### [AIM OF THE EXERCISE]
In the lines starting at the one that contains "region: Selangor" and ending at the one that contains "latitude: -41.4967", change "latitude" to "lat" and give back only those lines with nothing else altered. Leave the pictures out of your answer.

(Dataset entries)
┌──

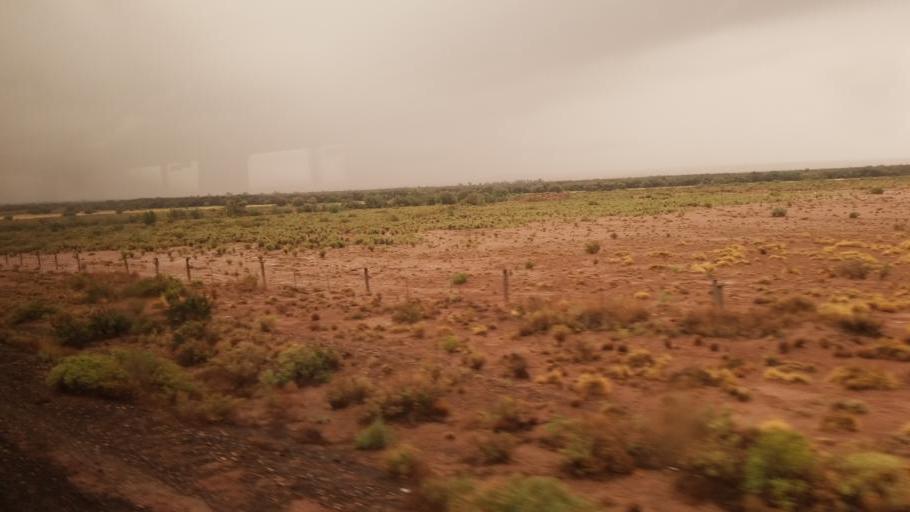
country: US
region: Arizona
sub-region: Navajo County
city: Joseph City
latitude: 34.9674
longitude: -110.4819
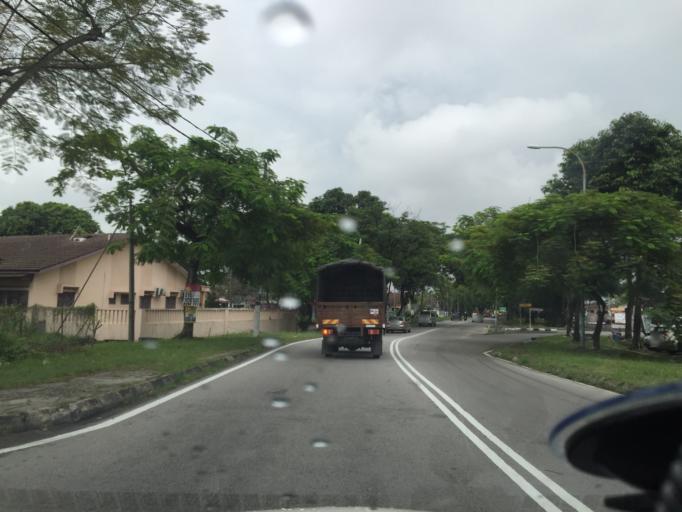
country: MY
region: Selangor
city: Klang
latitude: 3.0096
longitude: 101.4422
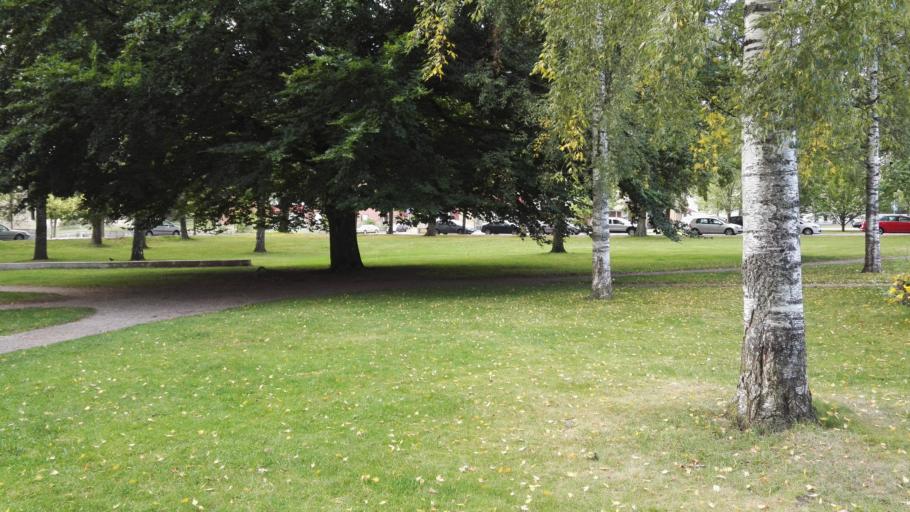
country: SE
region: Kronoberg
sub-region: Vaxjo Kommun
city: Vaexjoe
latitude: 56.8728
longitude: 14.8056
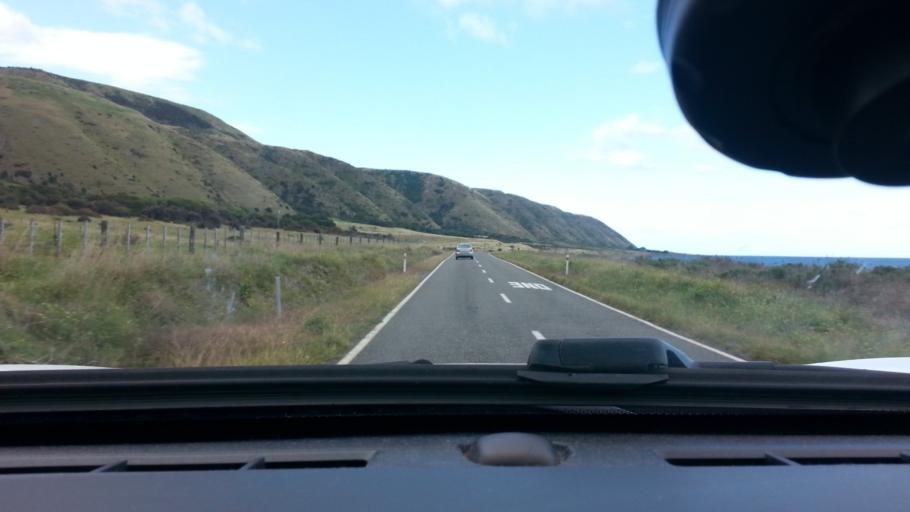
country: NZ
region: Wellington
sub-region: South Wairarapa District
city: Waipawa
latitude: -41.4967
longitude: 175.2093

└──
┌──

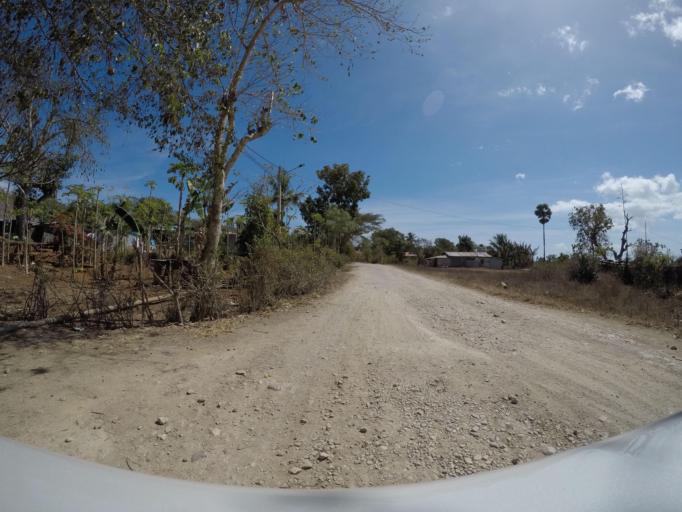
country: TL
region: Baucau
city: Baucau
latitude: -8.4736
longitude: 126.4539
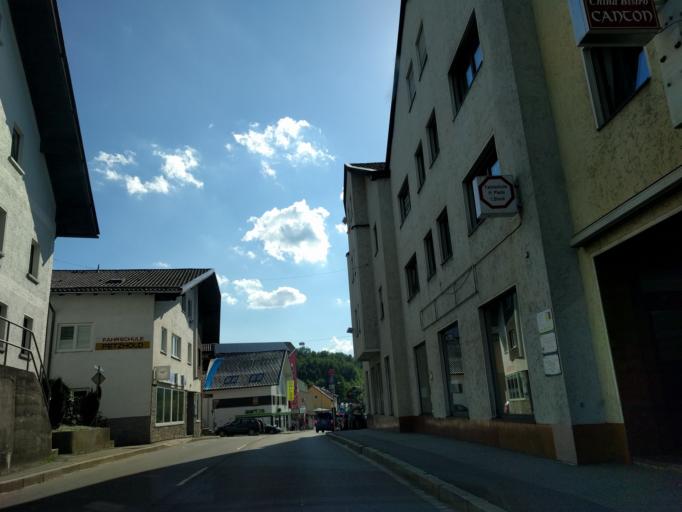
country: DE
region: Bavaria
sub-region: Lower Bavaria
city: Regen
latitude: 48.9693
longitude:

└──

### [EXERCISE RESPONSE]
region: Selangor
city: Klang
lat: 3.0096
longitude: 101.4422
country: SE
region: Kronoberg
sub-region: Vaxjo Kommun
city: Vaexjoe
lat: 56.8728
longitude: 14.8056
country: NZ
region: Wellington
sub-region: South Wairarapa District
city: Waipawa
lat: -41.4967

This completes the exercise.